(Source data begins)

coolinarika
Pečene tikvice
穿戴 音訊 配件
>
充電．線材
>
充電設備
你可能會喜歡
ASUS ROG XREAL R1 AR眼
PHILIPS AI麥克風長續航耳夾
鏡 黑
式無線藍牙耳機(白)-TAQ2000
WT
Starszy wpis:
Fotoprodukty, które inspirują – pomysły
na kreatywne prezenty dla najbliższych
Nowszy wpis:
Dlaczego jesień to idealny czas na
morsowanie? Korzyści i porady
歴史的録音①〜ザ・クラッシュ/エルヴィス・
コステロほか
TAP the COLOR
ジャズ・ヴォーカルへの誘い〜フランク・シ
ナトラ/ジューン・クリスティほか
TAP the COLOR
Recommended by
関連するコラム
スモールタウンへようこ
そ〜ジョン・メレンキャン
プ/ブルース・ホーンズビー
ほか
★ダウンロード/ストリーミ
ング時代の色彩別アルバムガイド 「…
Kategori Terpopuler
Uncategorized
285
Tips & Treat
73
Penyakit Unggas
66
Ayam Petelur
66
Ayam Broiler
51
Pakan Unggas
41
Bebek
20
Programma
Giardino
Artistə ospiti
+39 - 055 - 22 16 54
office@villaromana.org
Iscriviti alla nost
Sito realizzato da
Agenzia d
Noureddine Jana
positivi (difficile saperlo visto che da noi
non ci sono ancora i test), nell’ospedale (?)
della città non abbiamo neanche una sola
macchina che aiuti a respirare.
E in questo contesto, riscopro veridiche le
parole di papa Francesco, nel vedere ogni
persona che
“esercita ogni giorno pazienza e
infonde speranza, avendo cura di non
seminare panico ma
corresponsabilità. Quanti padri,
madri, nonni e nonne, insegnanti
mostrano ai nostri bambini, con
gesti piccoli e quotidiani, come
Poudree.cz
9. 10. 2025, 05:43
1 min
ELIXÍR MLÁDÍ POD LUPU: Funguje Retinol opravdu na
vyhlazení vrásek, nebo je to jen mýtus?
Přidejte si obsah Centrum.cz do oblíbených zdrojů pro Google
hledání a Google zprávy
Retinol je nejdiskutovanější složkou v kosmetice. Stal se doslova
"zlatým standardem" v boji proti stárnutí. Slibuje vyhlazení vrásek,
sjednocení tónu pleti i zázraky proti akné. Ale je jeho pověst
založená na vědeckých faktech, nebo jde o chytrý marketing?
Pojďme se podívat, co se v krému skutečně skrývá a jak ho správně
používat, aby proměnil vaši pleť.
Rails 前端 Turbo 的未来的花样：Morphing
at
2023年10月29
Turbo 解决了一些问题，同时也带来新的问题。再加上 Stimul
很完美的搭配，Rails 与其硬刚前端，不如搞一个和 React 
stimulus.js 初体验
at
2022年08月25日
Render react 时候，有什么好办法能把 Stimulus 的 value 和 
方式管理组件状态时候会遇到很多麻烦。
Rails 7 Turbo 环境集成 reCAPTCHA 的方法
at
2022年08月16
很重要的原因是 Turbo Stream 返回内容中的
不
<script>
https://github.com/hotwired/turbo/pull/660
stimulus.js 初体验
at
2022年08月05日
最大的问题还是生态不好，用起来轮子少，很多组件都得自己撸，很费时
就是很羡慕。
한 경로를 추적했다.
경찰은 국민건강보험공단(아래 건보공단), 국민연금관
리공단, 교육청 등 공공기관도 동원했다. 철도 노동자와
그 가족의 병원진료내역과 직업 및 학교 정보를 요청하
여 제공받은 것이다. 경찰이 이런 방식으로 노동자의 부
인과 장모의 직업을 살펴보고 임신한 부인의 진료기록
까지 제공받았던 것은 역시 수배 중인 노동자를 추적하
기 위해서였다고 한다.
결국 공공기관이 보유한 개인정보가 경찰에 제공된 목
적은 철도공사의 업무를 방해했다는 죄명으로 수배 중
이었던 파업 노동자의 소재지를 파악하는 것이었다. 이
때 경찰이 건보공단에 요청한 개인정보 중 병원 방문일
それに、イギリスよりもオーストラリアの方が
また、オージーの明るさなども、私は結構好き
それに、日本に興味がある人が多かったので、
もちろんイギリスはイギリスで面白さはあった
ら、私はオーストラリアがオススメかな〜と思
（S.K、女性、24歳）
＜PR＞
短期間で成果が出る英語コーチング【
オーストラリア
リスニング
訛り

(Source data ends)

▸ **Directive**: From the records above, return each line where "nebo" occurs.

▸ **Task solution**:
vyhlazení vrásek, nebo je to jen mýtus?
založená na vědeckých faktech, nebo jde o chytrý marketing?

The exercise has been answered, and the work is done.